● **TASK OBJECTIVE**: Word for word, set down every line of the entries below from the line with "87: (353, 12)" to the line with "105: (281, 31)", including both, and no other line.

**** EXTRACTED RECORDS

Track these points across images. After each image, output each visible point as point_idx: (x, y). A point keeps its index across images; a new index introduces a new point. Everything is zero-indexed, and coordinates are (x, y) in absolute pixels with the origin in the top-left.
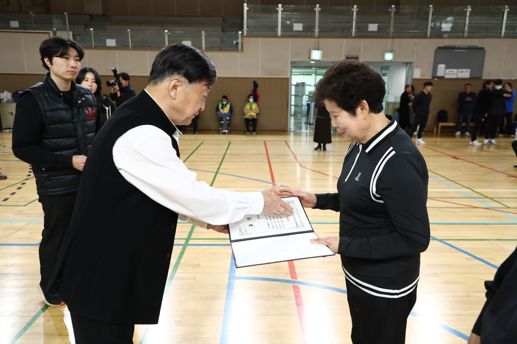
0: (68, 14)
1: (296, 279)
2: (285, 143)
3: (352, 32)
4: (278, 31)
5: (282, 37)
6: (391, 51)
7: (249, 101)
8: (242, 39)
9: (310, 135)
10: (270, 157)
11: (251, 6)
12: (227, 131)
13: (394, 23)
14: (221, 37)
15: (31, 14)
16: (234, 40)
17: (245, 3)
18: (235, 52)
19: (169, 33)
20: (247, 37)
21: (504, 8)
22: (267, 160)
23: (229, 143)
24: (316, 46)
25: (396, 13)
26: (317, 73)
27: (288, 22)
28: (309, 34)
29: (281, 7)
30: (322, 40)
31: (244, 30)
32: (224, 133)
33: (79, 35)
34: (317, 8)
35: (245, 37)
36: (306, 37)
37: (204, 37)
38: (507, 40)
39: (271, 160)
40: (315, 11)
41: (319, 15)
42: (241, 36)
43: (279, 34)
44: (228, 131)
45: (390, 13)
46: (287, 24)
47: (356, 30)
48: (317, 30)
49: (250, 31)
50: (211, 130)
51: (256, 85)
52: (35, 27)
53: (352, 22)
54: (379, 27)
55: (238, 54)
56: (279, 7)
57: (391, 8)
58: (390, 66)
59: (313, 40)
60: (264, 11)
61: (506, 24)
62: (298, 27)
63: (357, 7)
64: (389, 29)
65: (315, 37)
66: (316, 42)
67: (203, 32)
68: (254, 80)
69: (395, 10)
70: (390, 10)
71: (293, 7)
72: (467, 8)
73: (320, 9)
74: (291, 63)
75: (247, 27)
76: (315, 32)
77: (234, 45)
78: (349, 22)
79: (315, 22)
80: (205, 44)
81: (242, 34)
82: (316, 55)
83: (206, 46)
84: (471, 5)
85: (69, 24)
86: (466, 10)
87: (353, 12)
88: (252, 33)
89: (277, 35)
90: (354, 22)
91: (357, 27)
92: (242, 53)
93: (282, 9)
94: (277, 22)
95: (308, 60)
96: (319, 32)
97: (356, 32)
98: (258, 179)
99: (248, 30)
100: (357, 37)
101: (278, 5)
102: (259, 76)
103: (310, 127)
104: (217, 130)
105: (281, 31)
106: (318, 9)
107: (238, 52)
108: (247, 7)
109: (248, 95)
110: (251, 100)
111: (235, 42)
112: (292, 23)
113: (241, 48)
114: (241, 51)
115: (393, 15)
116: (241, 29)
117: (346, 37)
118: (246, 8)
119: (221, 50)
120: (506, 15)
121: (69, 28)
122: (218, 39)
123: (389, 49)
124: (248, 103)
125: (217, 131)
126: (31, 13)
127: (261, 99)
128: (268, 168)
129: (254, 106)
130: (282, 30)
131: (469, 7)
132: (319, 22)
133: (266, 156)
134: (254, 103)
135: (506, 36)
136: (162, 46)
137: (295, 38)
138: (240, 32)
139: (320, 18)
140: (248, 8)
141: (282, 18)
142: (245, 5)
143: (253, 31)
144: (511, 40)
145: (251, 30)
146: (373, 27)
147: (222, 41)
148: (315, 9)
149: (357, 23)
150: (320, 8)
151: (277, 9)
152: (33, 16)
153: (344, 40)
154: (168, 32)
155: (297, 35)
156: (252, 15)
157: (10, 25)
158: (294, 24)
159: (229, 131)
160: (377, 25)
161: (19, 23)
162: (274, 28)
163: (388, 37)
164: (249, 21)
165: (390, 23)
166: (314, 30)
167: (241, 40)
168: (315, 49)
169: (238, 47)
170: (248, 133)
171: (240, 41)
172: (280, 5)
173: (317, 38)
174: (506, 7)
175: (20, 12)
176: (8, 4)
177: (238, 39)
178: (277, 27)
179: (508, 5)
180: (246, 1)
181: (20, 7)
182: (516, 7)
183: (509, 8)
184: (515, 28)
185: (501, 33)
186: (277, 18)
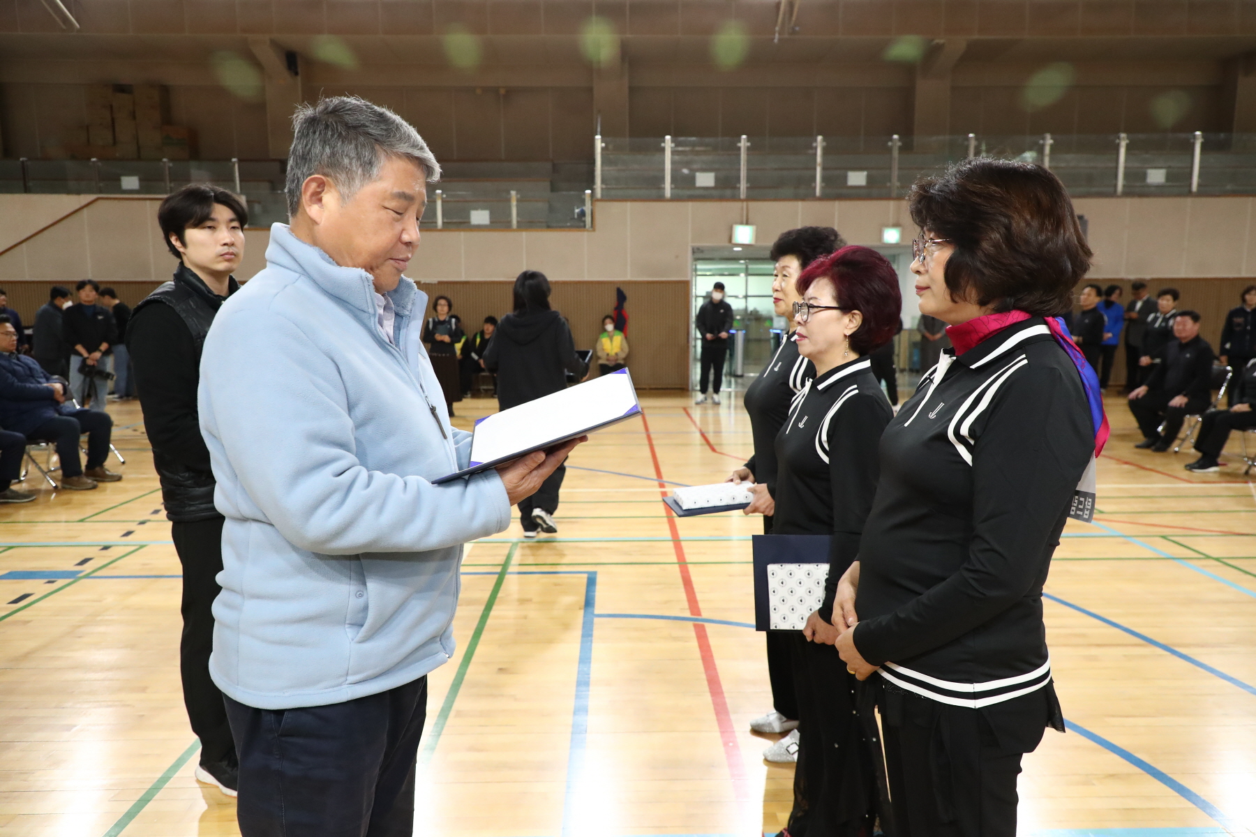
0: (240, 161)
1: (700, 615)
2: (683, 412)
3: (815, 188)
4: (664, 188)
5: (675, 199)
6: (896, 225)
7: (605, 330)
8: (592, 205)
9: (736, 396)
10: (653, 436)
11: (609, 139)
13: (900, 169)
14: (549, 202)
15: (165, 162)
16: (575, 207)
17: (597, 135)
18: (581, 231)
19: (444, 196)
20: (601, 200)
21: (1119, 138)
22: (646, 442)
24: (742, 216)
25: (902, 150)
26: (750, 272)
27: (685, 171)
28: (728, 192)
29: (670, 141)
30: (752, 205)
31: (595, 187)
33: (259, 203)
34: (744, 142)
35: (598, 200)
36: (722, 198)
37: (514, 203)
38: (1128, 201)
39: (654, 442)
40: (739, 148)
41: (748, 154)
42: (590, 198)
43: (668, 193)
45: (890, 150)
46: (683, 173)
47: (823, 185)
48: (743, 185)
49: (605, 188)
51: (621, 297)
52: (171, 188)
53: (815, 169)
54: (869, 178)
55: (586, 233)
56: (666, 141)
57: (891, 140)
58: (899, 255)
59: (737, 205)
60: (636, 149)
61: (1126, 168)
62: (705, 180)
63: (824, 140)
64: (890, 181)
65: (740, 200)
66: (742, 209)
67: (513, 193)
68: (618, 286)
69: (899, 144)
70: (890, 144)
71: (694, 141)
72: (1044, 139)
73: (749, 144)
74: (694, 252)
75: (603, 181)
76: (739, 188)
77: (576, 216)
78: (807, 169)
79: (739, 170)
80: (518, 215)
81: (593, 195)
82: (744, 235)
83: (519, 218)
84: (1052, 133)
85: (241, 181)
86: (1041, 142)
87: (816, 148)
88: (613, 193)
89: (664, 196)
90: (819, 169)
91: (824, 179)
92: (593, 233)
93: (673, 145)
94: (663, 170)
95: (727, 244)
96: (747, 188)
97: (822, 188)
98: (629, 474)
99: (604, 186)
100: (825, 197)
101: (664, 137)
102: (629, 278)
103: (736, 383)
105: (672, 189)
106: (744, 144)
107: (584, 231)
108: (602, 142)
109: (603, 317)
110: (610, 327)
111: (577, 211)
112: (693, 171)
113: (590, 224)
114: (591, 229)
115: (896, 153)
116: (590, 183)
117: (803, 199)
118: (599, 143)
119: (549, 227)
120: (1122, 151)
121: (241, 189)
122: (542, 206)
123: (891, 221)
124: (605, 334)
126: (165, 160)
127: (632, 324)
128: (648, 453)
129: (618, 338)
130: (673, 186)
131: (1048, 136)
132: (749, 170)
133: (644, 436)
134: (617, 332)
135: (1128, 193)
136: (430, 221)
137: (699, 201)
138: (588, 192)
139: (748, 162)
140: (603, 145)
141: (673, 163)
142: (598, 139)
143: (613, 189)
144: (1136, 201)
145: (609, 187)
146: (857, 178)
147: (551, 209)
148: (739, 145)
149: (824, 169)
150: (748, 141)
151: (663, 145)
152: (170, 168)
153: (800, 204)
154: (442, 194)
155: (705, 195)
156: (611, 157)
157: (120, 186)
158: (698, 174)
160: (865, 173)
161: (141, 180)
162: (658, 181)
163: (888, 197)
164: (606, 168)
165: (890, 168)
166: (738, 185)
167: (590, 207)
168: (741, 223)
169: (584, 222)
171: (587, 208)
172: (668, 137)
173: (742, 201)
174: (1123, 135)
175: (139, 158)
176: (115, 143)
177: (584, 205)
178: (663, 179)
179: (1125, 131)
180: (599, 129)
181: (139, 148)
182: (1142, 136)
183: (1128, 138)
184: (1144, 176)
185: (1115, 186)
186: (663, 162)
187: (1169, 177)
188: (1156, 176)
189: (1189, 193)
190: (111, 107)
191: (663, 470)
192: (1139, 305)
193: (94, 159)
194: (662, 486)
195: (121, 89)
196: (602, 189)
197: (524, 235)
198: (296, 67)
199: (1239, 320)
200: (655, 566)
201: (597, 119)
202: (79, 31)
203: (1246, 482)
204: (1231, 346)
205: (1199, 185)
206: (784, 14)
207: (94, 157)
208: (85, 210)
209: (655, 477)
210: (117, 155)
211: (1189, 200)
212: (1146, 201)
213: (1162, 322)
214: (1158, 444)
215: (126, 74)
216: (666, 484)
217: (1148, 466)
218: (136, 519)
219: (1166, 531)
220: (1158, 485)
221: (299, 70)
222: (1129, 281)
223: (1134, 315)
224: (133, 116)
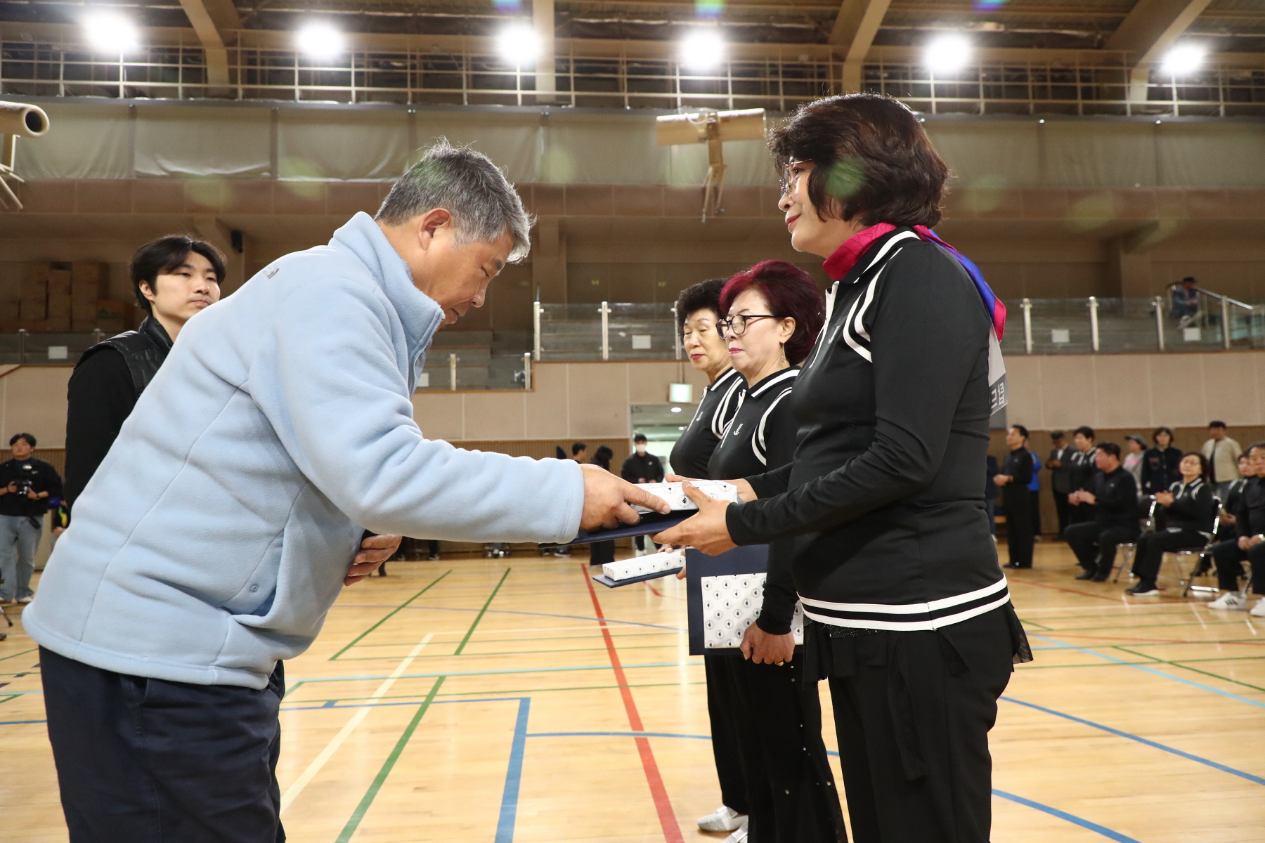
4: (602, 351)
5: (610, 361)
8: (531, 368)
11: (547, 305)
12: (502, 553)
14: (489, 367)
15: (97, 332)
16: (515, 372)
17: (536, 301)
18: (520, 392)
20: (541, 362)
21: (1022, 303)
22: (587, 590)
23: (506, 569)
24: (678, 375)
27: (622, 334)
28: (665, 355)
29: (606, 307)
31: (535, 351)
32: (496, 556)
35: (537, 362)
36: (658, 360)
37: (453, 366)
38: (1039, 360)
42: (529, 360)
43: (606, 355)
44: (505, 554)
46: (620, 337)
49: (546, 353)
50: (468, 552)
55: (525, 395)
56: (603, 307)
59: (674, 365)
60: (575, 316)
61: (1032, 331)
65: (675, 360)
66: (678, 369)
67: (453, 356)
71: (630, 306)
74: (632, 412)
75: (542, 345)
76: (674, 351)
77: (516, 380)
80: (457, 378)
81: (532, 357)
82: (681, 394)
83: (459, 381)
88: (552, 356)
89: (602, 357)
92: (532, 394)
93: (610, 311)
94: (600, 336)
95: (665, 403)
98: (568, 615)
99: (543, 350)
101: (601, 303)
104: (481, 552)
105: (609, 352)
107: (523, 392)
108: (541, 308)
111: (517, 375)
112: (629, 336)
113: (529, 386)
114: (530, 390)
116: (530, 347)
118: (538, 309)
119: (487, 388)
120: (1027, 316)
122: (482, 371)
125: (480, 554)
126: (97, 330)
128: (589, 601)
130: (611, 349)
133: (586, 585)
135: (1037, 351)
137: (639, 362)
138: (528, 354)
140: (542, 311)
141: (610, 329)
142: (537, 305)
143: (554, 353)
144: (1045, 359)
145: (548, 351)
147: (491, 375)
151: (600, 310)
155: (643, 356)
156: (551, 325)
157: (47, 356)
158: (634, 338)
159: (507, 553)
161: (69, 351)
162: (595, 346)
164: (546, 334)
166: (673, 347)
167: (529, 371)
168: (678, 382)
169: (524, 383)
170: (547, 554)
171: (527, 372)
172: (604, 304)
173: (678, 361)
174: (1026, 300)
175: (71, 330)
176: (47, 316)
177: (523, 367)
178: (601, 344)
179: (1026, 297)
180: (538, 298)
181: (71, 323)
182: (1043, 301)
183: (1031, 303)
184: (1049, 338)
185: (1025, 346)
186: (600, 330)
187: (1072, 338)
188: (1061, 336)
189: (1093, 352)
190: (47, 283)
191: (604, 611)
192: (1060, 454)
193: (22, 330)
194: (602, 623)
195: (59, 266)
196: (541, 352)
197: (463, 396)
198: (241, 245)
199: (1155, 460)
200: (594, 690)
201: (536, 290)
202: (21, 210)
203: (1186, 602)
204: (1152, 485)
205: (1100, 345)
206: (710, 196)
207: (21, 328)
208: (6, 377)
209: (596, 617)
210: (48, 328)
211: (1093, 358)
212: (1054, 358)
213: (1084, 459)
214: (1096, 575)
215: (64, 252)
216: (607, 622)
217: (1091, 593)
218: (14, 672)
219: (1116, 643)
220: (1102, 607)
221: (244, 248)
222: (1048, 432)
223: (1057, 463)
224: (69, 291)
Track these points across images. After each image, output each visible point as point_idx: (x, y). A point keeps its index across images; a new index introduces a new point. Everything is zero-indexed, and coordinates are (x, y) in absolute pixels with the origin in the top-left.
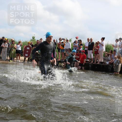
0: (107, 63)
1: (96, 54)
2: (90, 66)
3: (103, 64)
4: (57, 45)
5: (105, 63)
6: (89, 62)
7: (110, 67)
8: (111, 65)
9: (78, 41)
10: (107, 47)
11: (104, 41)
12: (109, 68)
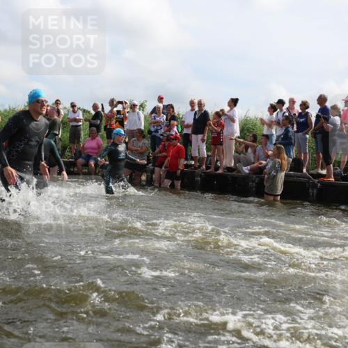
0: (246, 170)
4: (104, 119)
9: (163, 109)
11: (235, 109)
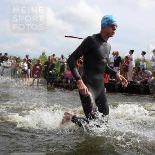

********

● **FINISHED TASK**:
87: (353, 12)
88: (252, 33)
89: (277, 35)
90: (354, 22)
91: (357, 27)
92: (242, 53)
93: (282, 9)
94: (277, 22)
95: (308, 60)
96: (319, 32)
97: (356, 32)
98: (258, 179)
99: (248, 30)
100: (357, 37)
101: (278, 5)
102: (259, 76)
103: (310, 127)
104: (217, 130)
105: (281, 31)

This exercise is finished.